The records must be duplicated exactly, with every picture left out.
[Opening Data section]
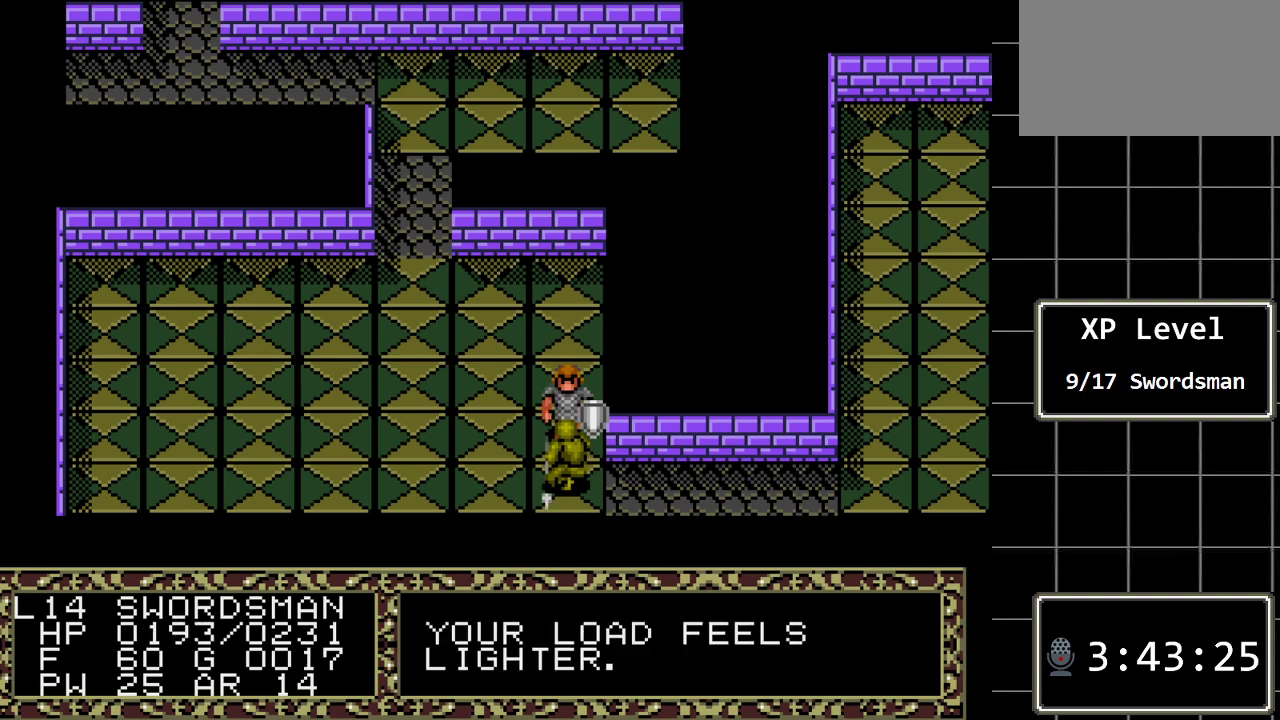
{"buttons": [], "events": []}
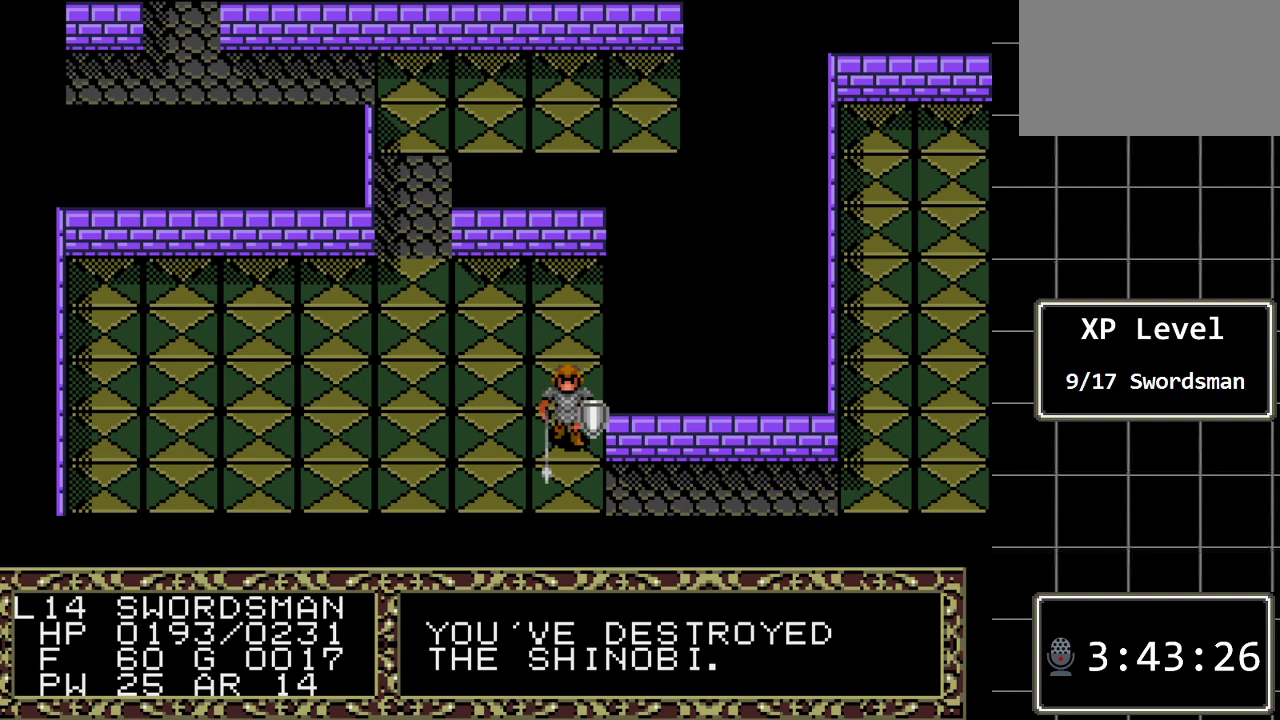
{"buttons": ["DPAD_RIGHT"], "events": [[83, "DPAD_DOWN", "down"], [200, "DPAD_DOWN", "up"], [333, "DPAD_RIGHT", "down"]]}
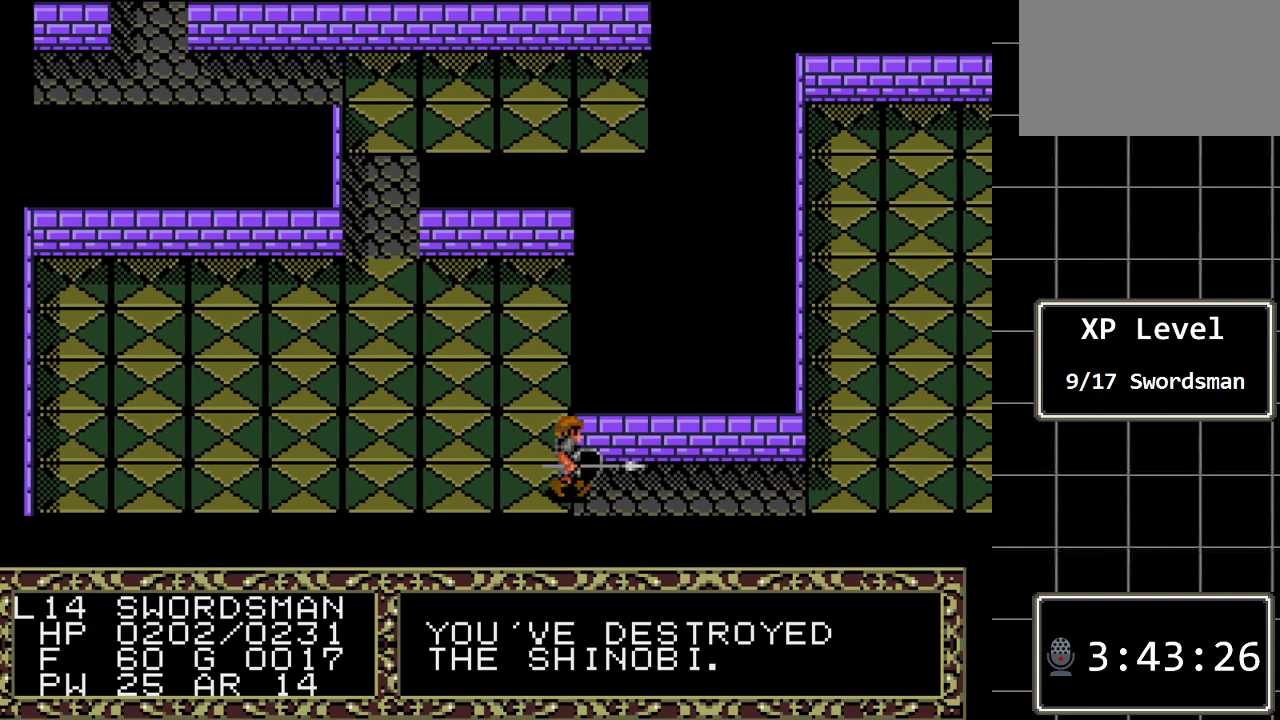
{"buttons": ["DPAD_RIGHT"], "events": []}
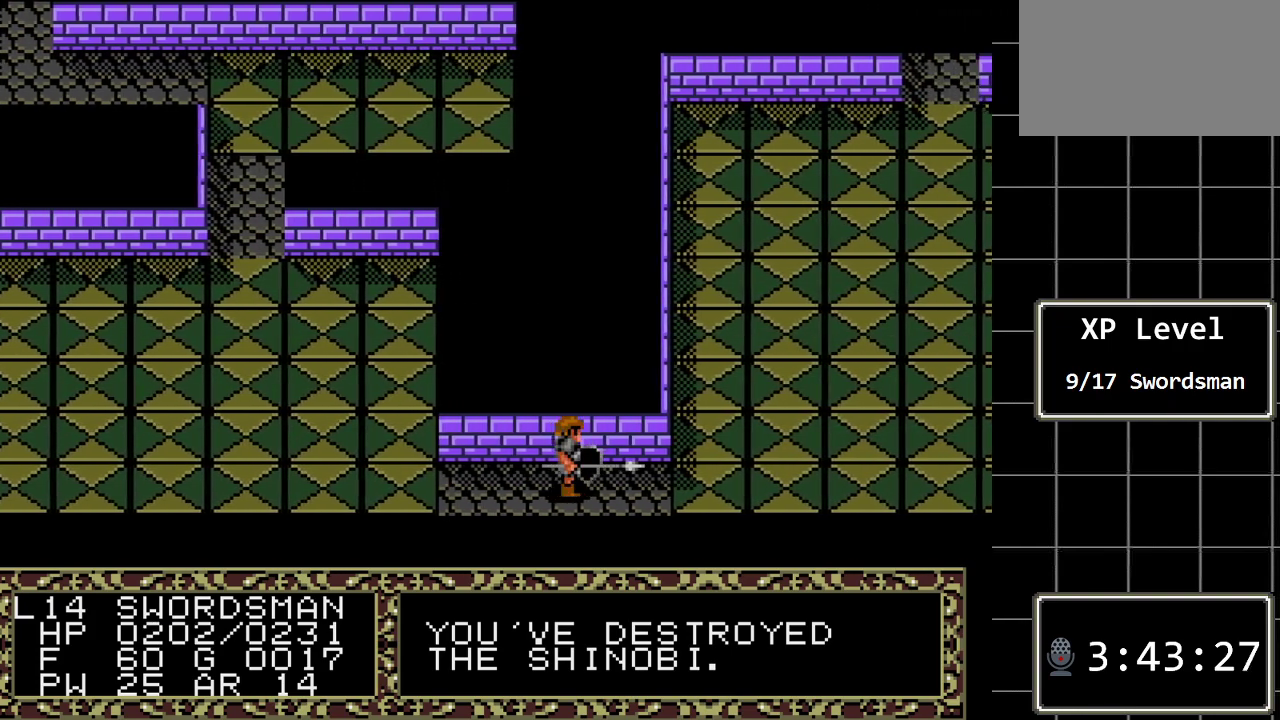
{"buttons": ["DPAD_RIGHT"], "events": []}
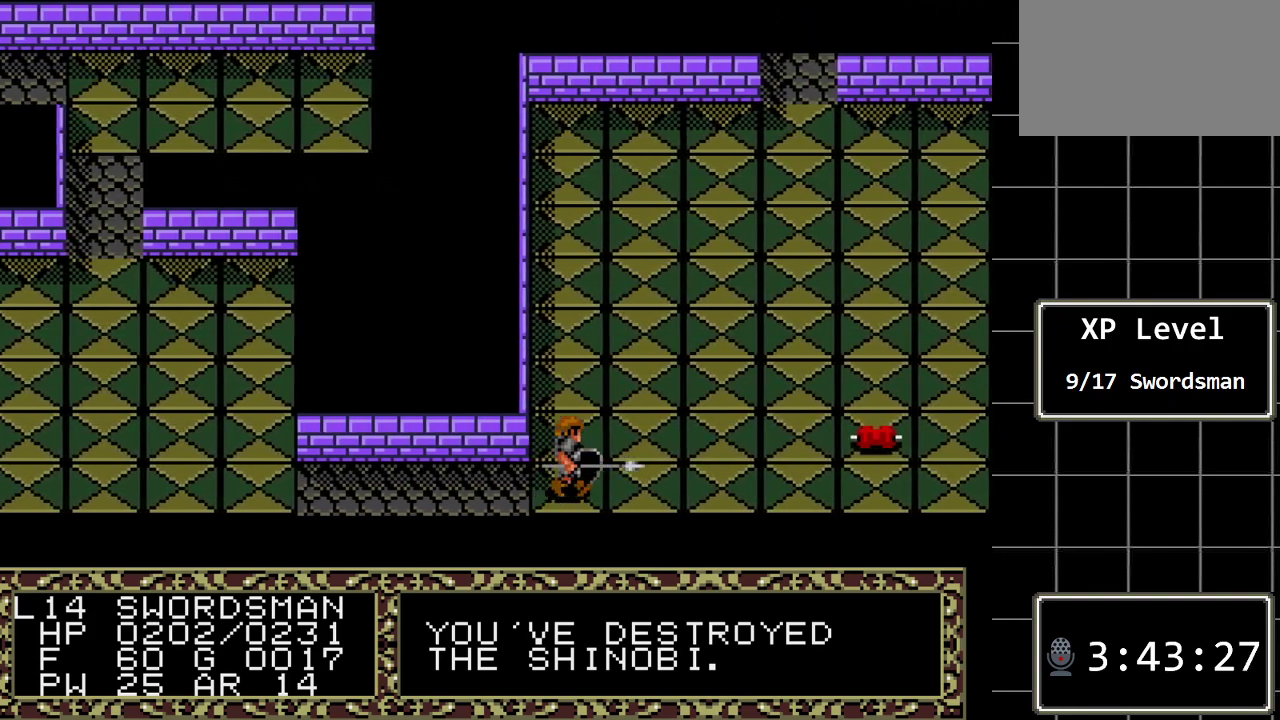
{"buttons": ["DPAD_RIGHT"], "events": []}
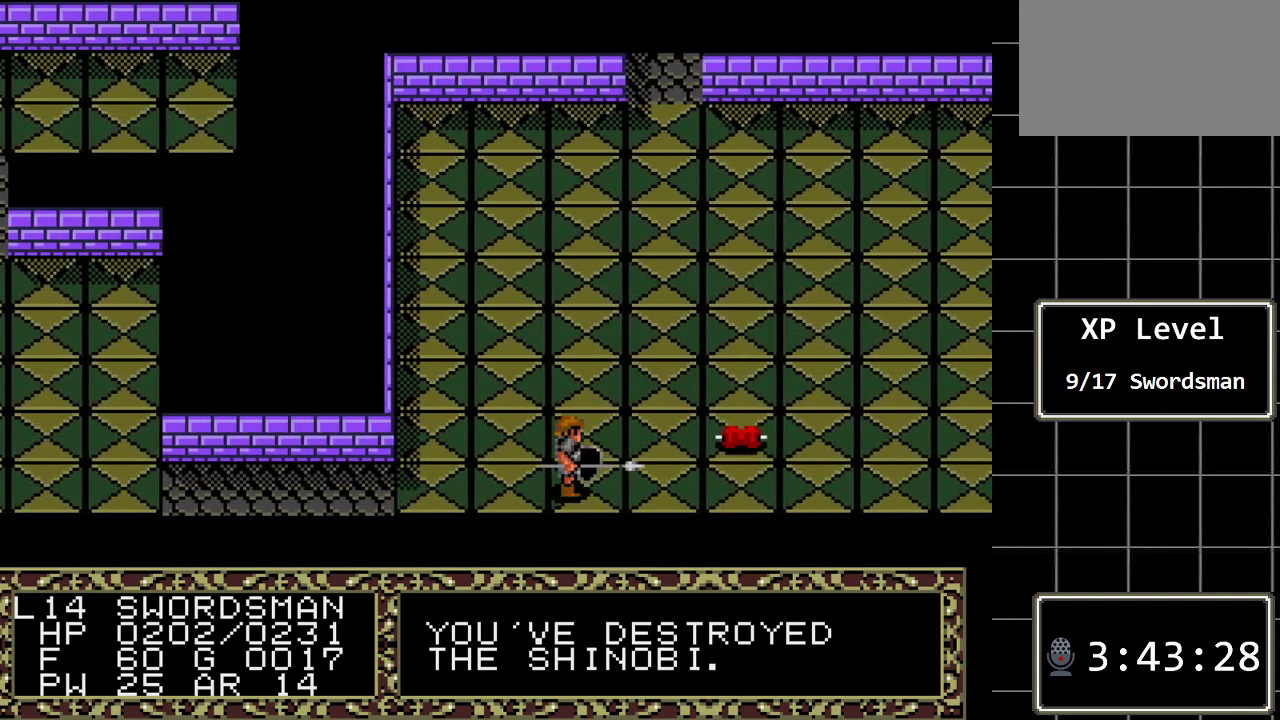
{"buttons": ["DPAD_RIGHT"], "events": []}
[Closing Data section]
## Response area
{"buttons": [], "events": []}
{"buttons": ["DPAD_RIGHT"], "events": [[83, "DPAD_DOWN", "down"], [200, "DPAD_DOWN", "up"], [333, "DPAD_RIGHT", "down"]]}
{"buttons": ["DPAD_RIGHT"], "events": []}
{"buttons": ["DPAD_RIGHT"], "events": []}
{"buttons": ["DPAD_RIGHT"], "events": []}
{"buttons": ["DPAD_RIGHT"], "events": []}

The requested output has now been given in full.